I certainly have never studied philosophy formally in any fashion, but I have, however, had many lengthy conversations on multiple occasions on this subject, so perhaps my thoughts might be of some interest or useful in hearing another perspective.
I've never heard a convincing argument from any of my friends as to how one could possibly ever measure the perceptual difference between a creature whose destiny is determined and one who's destiny is not (possesses free will).
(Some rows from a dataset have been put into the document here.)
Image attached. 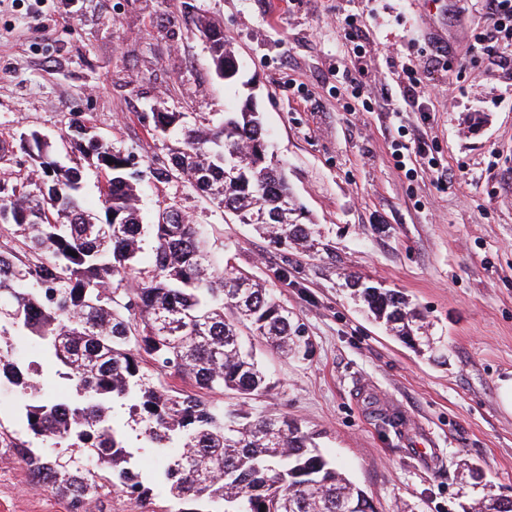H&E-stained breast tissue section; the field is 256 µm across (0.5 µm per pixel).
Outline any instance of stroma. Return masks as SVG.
I'll return each mask as SVG.
<instances>
[{"instance_id": "obj_1", "label": "stroma", "mask_w": 512, "mask_h": 512, "mask_svg": "<svg viewBox=\"0 0 512 512\" xmlns=\"http://www.w3.org/2000/svg\"><path fill=\"white\" fill-rule=\"evenodd\" d=\"M349 14L367 37L362 59L344 37ZM203 16L224 29L235 82L214 71L196 29ZM488 24L478 0H0V143L14 148L0 178L27 173L21 131L57 143L79 117L144 172L143 223L177 204L303 325L308 358L255 346L270 386L249 411L300 422L376 512L512 498V411L498 394L512 377V59L475 47ZM437 45L454 61L424 74L421 113L403 103L395 64ZM341 72L361 78L375 111H346ZM247 101L316 253L274 249L187 181L148 175L166 155L155 113L216 119ZM398 103L402 112H390ZM350 274L407 297L436 355L374 321L346 287ZM23 402L0 384V431L51 454L24 431ZM126 438L153 483L150 505L117 491L106 512H167L153 452L135 431ZM0 512H67V503L33 484L17 449L0 447Z\"/></svg>"}]
</instances>
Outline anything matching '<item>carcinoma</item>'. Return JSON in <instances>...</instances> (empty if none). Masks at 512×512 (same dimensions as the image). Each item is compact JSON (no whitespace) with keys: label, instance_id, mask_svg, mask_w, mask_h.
Wrapping results in <instances>:
<instances>
[{"label":"carcinoma","instance_id":"obj_1","mask_svg":"<svg viewBox=\"0 0 512 512\" xmlns=\"http://www.w3.org/2000/svg\"><path fill=\"white\" fill-rule=\"evenodd\" d=\"M198 31L215 71L233 78L238 67L224 32L206 18ZM154 122L161 134L174 135L155 178L187 180L277 249L318 245L301 222L284 168L268 156L253 107L246 103L217 123L190 124L181 112H158ZM69 127L75 136L65 144L104 178V216L81 203L80 166L61 165L58 147L37 130L19 136L32 177L20 184L0 179V232L17 244L0 248V335L31 340L34 356L54 358L69 392L45 393L36 362L20 363L10 345L0 346V381L26 400L27 431L58 448L49 458L9 442L33 482L66 498L70 512H90L109 488L150 499L111 415L118 403L143 447L160 457L172 512H376L297 420L203 399L214 390L243 400L262 394L268 374L243 337L305 358L303 326L271 289L216 257L180 207L167 206L158 221L142 224L134 158L78 118ZM148 237L151 265L139 268ZM349 285L396 336L432 348L430 337L415 335L417 314L398 292L358 277ZM174 377L197 391L171 386Z\"/></svg>","mask_w":512,"mask_h":512}]
</instances>
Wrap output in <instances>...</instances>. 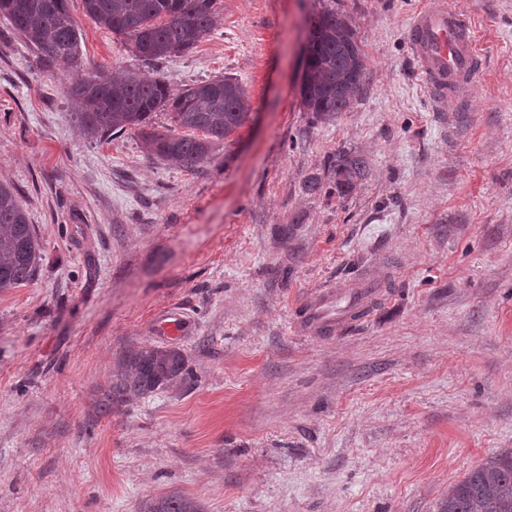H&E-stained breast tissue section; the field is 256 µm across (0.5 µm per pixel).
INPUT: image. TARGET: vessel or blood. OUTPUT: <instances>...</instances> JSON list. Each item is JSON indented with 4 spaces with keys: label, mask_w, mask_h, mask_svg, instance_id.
Masks as SVG:
<instances>
[{
    "label": "vessel or blood",
    "mask_w": 512,
    "mask_h": 512,
    "mask_svg": "<svg viewBox=\"0 0 512 512\" xmlns=\"http://www.w3.org/2000/svg\"><path fill=\"white\" fill-rule=\"evenodd\" d=\"M409 48L436 112L442 111L448 96L470 88L480 70L474 32L449 9L446 0H430L414 15L409 25ZM350 301L346 289H314L306 299L301 321L314 332H329L334 313Z\"/></svg>",
    "instance_id": "1"
}]
</instances>
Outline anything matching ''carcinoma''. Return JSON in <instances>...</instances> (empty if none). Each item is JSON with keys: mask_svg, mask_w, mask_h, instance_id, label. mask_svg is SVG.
<instances>
[{"mask_svg": "<svg viewBox=\"0 0 512 512\" xmlns=\"http://www.w3.org/2000/svg\"><path fill=\"white\" fill-rule=\"evenodd\" d=\"M216 0H83L85 14L97 25L127 40L144 62L153 63L193 51L220 24ZM0 13L18 34L51 62L75 59L81 33L67 0H0ZM366 57L352 21L322 10L310 22L302 103L315 117L329 120L348 110L363 93ZM79 121L91 136L140 130L146 152L187 171L203 168L215 150L249 119L250 96L231 78L186 86L176 96L162 79L131 72L92 74L71 87ZM171 109L179 128L202 136L146 131L153 112ZM334 186L340 198L351 195L369 174L365 156L341 150L333 157ZM41 247L14 189L0 183V290L31 282ZM188 375L177 348L141 347L119 361L112 382V404L176 385ZM143 512H200L178 493L153 500ZM441 512H512V452L485 459L448 487Z\"/></svg>", "mask_w": 512, "mask_h": 512, "instance_id": "obj_1", "label": "carcinoma"}]
</instances>
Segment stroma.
Wrapping results in <instances>:
<instances>
[{
    "instance_id": "obj_1",
    "label": "stroma",
    "mask_w": 512,
    "mask_h": 512,
    "mask_svg": "<svg viewBox=\"0 0 512 512\" xmlns=\"http://www.w3.org/2000/svg\"><path fill=\"white\" fill-rule=\"evenodd\" d=\"M484 65L433 111L407 44L428 0H216L218 29L156 63L68 8L76 60L0 15V182L41 244L0 290V512H440L451 483L512 451V0H447ZM349 15L364 93L328 122L300 95L309 20ZM122 68L172 92L215 78L248 121L202 170L136 130L85 135L69 87ZM366 180L331 194L330 159ZM318 177L324 189L307 194ZM373 280L370 315L316 336L307 293ZM179 348L191 376L111 413L116 359ZM334 186L339 198L351 195L369 174V164L365 156L341 150L333 157ZM141 512H200V510L192 499L172 493L146 503Z\"/></svg>"
}]
</instances>
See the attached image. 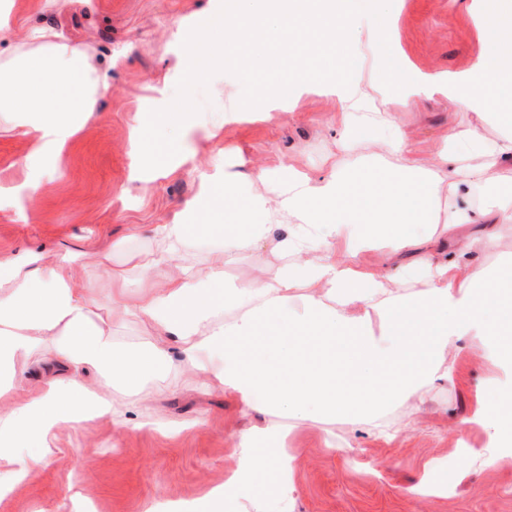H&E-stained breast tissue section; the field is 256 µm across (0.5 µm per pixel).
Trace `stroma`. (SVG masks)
Returning a JSON list of instances; mask_svg holds the SVG:
<instances>
[{
    "label": "stroma",
    "mask_w": 512,
    "mask_h": 512,
    "mask_svg": "<svg viewBox=\"0 0 512 512\" xmlns=\"http://www.w3.org/2000/svg\"><path fill=\"white\" fill-rule=\"evenodd\" d=\"M470 0H350L354 51L345 69L355 80L393 69L402 83L427 72H459L496 37L468 13ZM7 51L30 30L48 28L82 45L108 90L84 127L65 144L34 149L31 136L0 132V257L33 250L73 255L78 286L105 298L112 273L126 271L132 250L155 248L149 225L191 223L188 202L224 185L225 172L252 174L290 165L320 174L334 156L331 119L336 98L307 86L263 87L253 73L212 58L192 77L190 47L224 31L223 0H0ZM391 26L389 48L371 46ZM397 130L364 128L367 137L400 133L419 165L429 166L448 129V105L414 97L396 105ZM180 123L161 126L168 112ZM177 142L164 164L140 150L138 136ZM450 381L390 407L383 424L393 439L365 424L315 414L290 419L296 485L293 512H512V460L494 461L486 434L472 424L476 403L492 402L490 368L475 361L469 342L449 346ZM151 386L112 389L115 403L144 399L153 423L138 414L119 428L99 420L62 429L36 479L0 500V512H72L70 495L94 512H142L146 503L193 502L222 485L238 467L235 433L243 427L232 399L204 393L199 378L180 370ZM186 422L178 435L165 426ZM452 485L454 494L421 497L422 478Z\"/></svg>",
    "instance_id": "obj_1"
}]
</instances>
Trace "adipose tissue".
<instances>
[{"mask_svg": "<svg viewBox=\"0 0 512 512\" xmlns=\"http://www.w3.org/2000/svg\"><path fill=\"white\" fill-rule=\"evenodd\" d=\"M275 23L230 15L208 54L241 60L242 32L266 49L290 47L294 69L260 67L265 83L335 77L336 164L312 176L291 167L244 181L225 174L224 189L191 205L195 223L154 225L160 249L129 256L139 284L113 274L106 300L78 287L69 254L28 252L0 258V499L33 479L65 425L111 417L125 424L112 400V380L137 386L180 369L200 375L201 387L232 398L250 426L238 431L239 467L224 485L191 508L222 512L239 494L268 512H292L295 455L278 414L314 411L375 425L376 417L408 395L448 381L450 343L470 339L480 363L512 371V256L471 271L454 251L491 253L500 228L512 224V193L474 205L478 186L504 181L512 164V8L472 0L470 9L497 33L492 53L463 72L419 76L404 100L438 95L449 121L431 166H418L400 137L373 140L351 164L342 158L359 130L397 125L381 80L344 76L353 18L344 0H272ZM103 84L86 52L49 29L15 41L0 56V129L18 128L65 142L94 111ZM498 137L486 142L483 131ZM415 224L437 227L452 250H420ZM220 234L206 266L189 259L194 239ZM277 237L280 261L260 276L228 275L237 258ZM381 250L385 273L362 268L356 256ZM234 308L225 321V308ZM141 323L153 333L143 346H121L112 318ZM46 376L27 388L30 361ZM95 371L100 383L86 384ZM473 419L500 447L512 444V386Z\"/></svg>", "mask_w": 512, "mask_h": 512, "instance_id": "obj_1", "label": "adipose tissue"}]
</instances>
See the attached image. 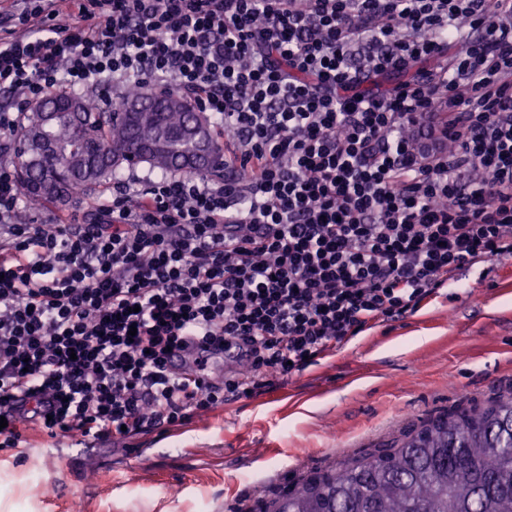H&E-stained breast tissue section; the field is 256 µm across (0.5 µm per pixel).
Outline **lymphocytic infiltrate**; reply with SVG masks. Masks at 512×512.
Returning <instances> with one entry per match:
<instances>
[{
  "instance_id": "1",
  "label": "lymphocytic infiltrate",
  "mask_w": 512,
  "mask_h": 512,
  "mask_svg": "<svg viewBox=\"0 0 512 512\" xmlns=\"http://www.w3.org/2000/svg\"><path fill=\"white\" fill-rule=\"evenodd\" d=\"M133 84L216 120L224 177L49 229L0 161V445L184 425L512 258V0H0L1 134Z\"/></svg>"
}]
</instances>
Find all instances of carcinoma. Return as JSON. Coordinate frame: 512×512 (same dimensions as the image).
<instances>
[{
    "label": "carcinoma",
    "mask_w": 512,
    "mask_h": 512,
    "mask_svg": "<svg viewBox=\"0 0 512 512\" xmlns=\"http://www.w3.org/2000/svg\"><path fill=\"white\" fill-rule=\"evenodd\" d=\"M55 117L47 122L44 113ZM196 108L170 89L149 96L127 90L118 112H104L80 91H50L27 115L4 158L18 171L26 202L69 201L126 167L209 174L220 168L222 144L203 116L207 155L193 168L187 136ZM53 146L33 149L35 134ZM48 181L50 190L37 183ZM272 512H512V392L488 405L422 421L388 448L374 449L291 484Z\"/></svg>",
    "instance_id": "cac0c4a2"
}]
</instances>
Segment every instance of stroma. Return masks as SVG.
<instances>
[{
    "instance_id": "obj_1",
    "label": "stroma",
    "mask_w": 512,
    "mask_h": 512,
    "mask_svg": "<svg viewBox=\"0 0 512 512\" xmlns=\"http://www.w3.org/2000/svg\"><path fill=\"white\" fill-rule=\"evenodd\" d=\"M414 314L187 424L0 447V512H260L296 479L512 390V260L459 271Z\"/></svg>"
}]
</instances>
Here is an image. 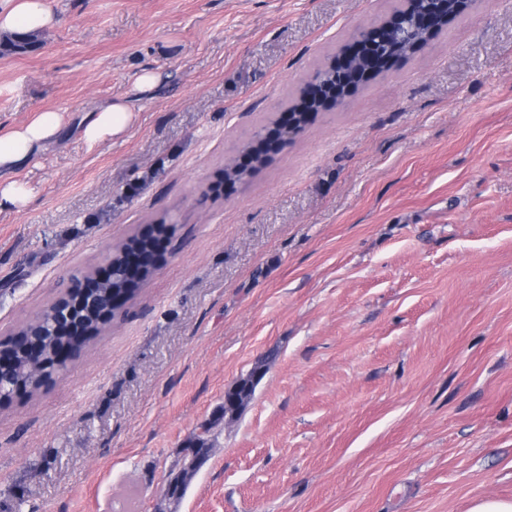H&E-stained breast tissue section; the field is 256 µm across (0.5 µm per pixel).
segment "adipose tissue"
Instances as JSON below:
<instances>
[{"mask_svg": "<svg viewBox=\"0 0 512 512\" xmlns=\"http://www.w3.org/2000/svg\"><path fill=\"white\" fill-rule=\"evenodd\" d=\"M5 2V7L0 9V31L42 29L55 21L45 0ZM132 118L133 111L127 98L113 99L86 116L81 136L86 142H99L105 137L123 133ZM61 127V115L46 111L37 114L27 125L0 134V171L9 175L8 180L0 181V211L23 206L31 201V192L24 181L16 179L15 174L57 137Z\"/></svg>", "mask_w": 512, "mask_h": 512, "instance_id": "obj_1", "label": "adipose tissue"}]
</instances>
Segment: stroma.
Wrapping results in <instances>:
<instances>
[{
	"instance_id": "obj_1",
	"label": "stroma",
	"mask_w": 512,
	"mask_h": 512,
	"mask_svg": "<svg viewBox=\"0 0 512 512\" xmlns=\"http://www.w3.org/2000/svg\"><path fill=\"white\" fill-rule=\"evenodd\" d=\"M0 133L62 114L0 212V340L160 215L163 262L38 394L0 402V512H470L512 499V0L471 9L206 191L392 0H46ZM152 97L133 94L142 72ZM128 96L122 134L87 112ZM179 502L183 449L258 363ZM304 91L305 89L289 108L293 113L298 114L295 116L297 123L291 134L288 135L289 138L287 137L281 144L271 140L260 141V139H258L257 144L255 146H251L253 144V142H251L243 149V151L247 149L246 155L249 157V162L247 164L237 163L235 167H225L222 169L221 181L225 183L226 178L229 183V188L236 184L242 185L247 183L257 172L272 162V151L277 147L281 149L282 147L287 146L293 139H290V136H295L303 132L308 125L313 123L317 117L315 115L319 110L309 112L307 108H304ZM288 139H290L289 142ZM133 118L128 98L120 97L89 112L83 121L82 138L88 143H98L107 136L123 133ZM32 200V194L22 180L0 181V211L24 206ZM256 374H260L258 368H254L249 375L245 378H241L236 384L237 388V403L233 407H228L224 403V414L222 420H225L227 416L233 418L237 415L250 400L254 386L252 384V378Z\"/></svg>"
}]
</instances>
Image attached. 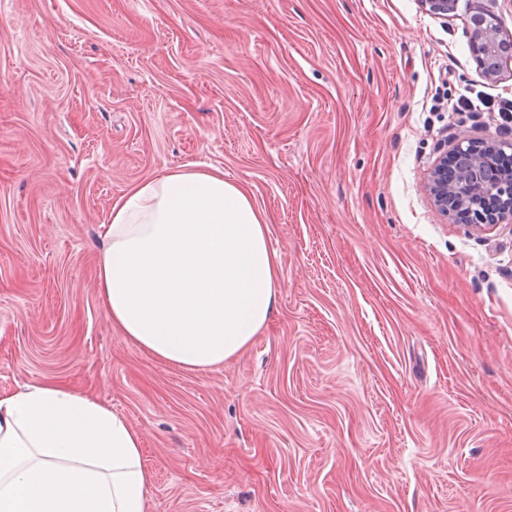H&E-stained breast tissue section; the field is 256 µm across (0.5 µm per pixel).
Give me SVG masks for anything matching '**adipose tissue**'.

As soon as a creature begins to believe its actions are of its own accord, why be so quick to eliminate the idea that its perception/thought of controlling its movements and actions are indeed not a product of determinism itself? As for such a creature, if it were truly the product of a deterministic process, then all of its thoughts from then on until eternity would be in a sense inevitable, somewhat violating the idea of choosing thoughts and/or actions. Among such thoughts in the creature's head would be ones that gave the creature a sensation of choice, a brain state whereby it had the feel of choice, despite meanwhile remaining completely determined. (This type of thinking always brings to mind the concept of mistrusting a Boltzmann Brain by default, for its thoughts and perceptions are never genuinely conceived, but rather imposed on the organism.
As for a creature with free will, it would also feel as though it were in control of its actions by definition and thus would feel similar to a deterministic creature whose configuration, via determinism, created a state emulating the perception of free will.
Despite this line of reasoning always having felt recursive and leaving much to be desired, I've never heard an argument that has felt more satisfying in explaining just how a deterministic creature could distinguish itself from a creature endowed with free will.